THE COUNCIL OF EPHESUS. Herein we must beware of the error of Nestorius, who thus speaks; “When Divine Scripture is to speak either of the birth of Christ which is of the Virgin Mary, or His death, it is never seen to put God, but either, Christ, or Son, or Lord; since these three are significative of the two natures, sometimes of this, sometimes of that, and sometimes of both this and that together. And here is a testimony to this, Jacob begot Joseph the husband of Mary, of whom was born Jesus, who is called Christ. For God the Word needed not a second birth of a woman.”

PSEUDO-AUGUSTINE. (Vigil. Cont. Fel. 12. ap. Aug. t. 8. p. 45.) But not one was the Son of God, and another the son of a man; but the same Christ was the Son of both God and man. And as in one man, the soul is one and the body is another, so in the mediator between God and man, the Son of God was one, and the son of man another; yet of both together was one Christ the Lord. Two in distinction of substance, one in unity of Person. But the heretic objects; “how can you teach Him to have been born in time whom you say was before coeternal with His Father? For birth is as it were a motion of a thing not in being, before it be born, bringing about this, that by benefit of birth it come into being. Whence it is concluded, that He who was in being cannot be born; if He could be born He was not in being.” (To this it is replied by Augustine;) Let us imagine, as many will have it, that the universe has a general soul, which by some unspeakable motion gives life to all seeds, so as that itself is not mixed up with the things it produces. When this then passes forth into the womb to form passible matter to its own uses, it makes one with itself the person of that thing which it is clear has not the same substance. And thus, the soul being active and the matter passive, of two substances is made one man, the soul and the flesh being distinct; thus it is that our confession is, that that soul is born of the womb which in coming to the womb we say conferred life on the thing conceived.
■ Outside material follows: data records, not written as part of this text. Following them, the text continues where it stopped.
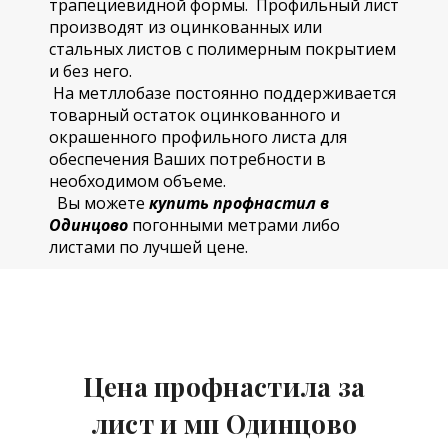
трапециевидной формы. Профильный лист
производят из оцинкованных или
стальных листов с полимерным покрытием
и без него.
На метллобазе постоянно поддерживается
товарный остаток оцинкованного и
окрашенного профильного листа для
обеспечения Ваших потребности в
необходимом объеме.
Вы можете
купить профнастил в
Одинцово
погонными метрами либо
листами по лучшей цене.
Цена профнастила за
лист и мп Одинцово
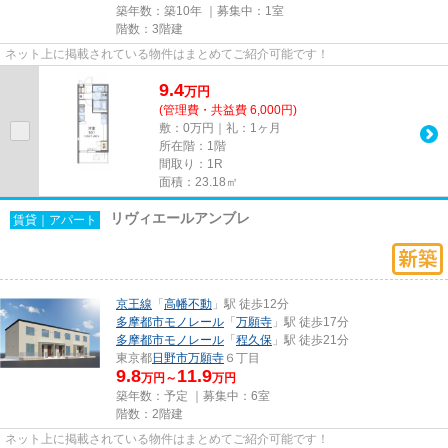
築年数：築10年 ｜募集中：
1室
階数：3階建
ネット上に掲載されている物件はまとめてご紹介可能です！
9.4
万
円
(管理費・共益費 6,000円)
敷：0万円｜礼：1ヶ月
所在階：1階
間取り：1R
面積：23.18㎡
リヴィエールアンブレ
賃貸｜アパート
京王線
「
高幡不動
」駅 徒歩12分
多摩都市モノレール
「
万願寺
」駅 徒歩17分
多摩都市モノレール
「
程久保
」駅 徒歩21分
東京都
日野市
万願寺
６丁目
9.8
11.9
万円～
万円
築年数：予定 ｜募集中：
6室
階数：2階建
ネット上に掲載されている物件はまとめてご紹介可能です！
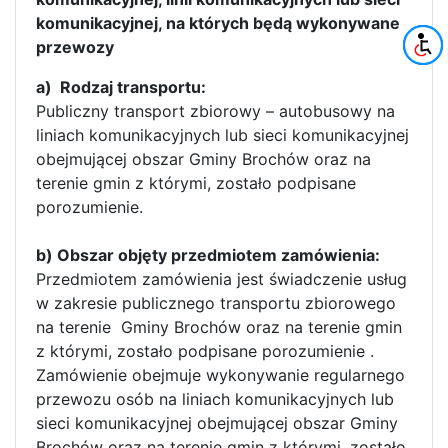
komunikacyjnej, na których będą wykonywane
przewozy
a) Rodzaj transportu:
Publiczny transport zbiorowy – autobusowy na
liniach komunikacyjnych lub sieci komunikacyjnej
obejmującej obszar Gminy Brochów oraz na
terenie gmin z którymi, zostało podpisane
porozumienie.
b) Obszar objęty przedmiotem zamówienia:
Przedmiotem zamówienia jest świadczenie usług
w zakresie publicznego transportu zbiorowego
na terenie Gminy Brochów oraz na terenie gmin
z którymi, zostało podpisane porozumienie .
Zamówienie obejmuje wykonywanie regularnego
przewozu osób na liniach komunikacyjnych lub
sieci komunikacyjnej obejmującej obszar Gminy
Brochów oraz na terenie gmin z którymi, zostało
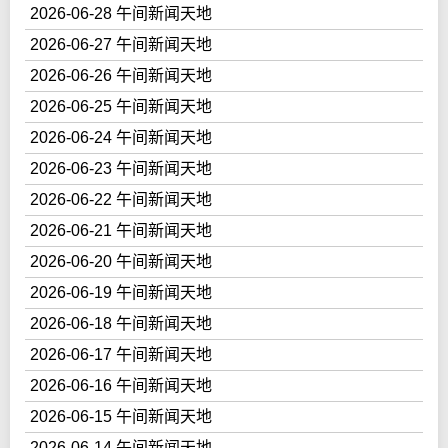
2026-06-28 午间新闻天地
2026-06-27 午间新闻天地
2026-06-26 午间新闻天地
2026-06-25 午间新闻天地
2026-06-24 午间新闻天地
2026-06-23 午间新闻天地
2026-06-22 午间新闻天地
2026-06-21 午间新闻天地
2026-06-20 午间新闻天地
2026-06-19 午间新闻天地
2026-06-18 午间新闻天地
2026-06-17 午间新闻天地
2026-06-16 午间新闻天地
2026-06-15 午间新闻天地
2026-06-14 午间新闻天地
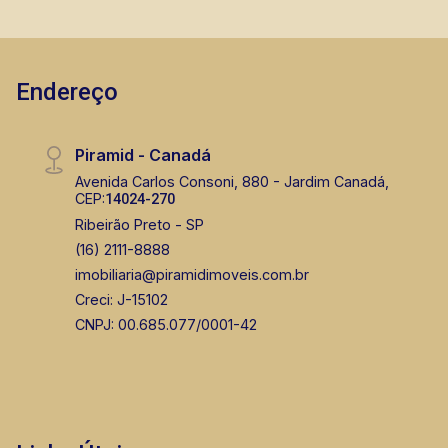
escolas, além de pontos comerciais localizados
na Zona Sul.
Endereço
Piramid - Canadá
Avenida Carlos Consoni, 880 - Jardim Canadá,
CEP:
14024-270
Ribeirão Preto - SP
(16) 2111-8888
imobiliaria@piramidimoveis.com.br
Creci: J-15102
CNPJ: 00.685.077/0001-42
He, I say, is said to be born of His mother, who shaped to Himself a body out of her, in which He might be born; not as though before He was born, His mother might, as far as pertained to Him, not have been in being. In like manner, yea in a manner yet more incomprehensible and sublime, the Son of God was born, by taking on Him perfect manhood of his Mother. He who by his singular almighty power is the cause of their being born to all things that are born.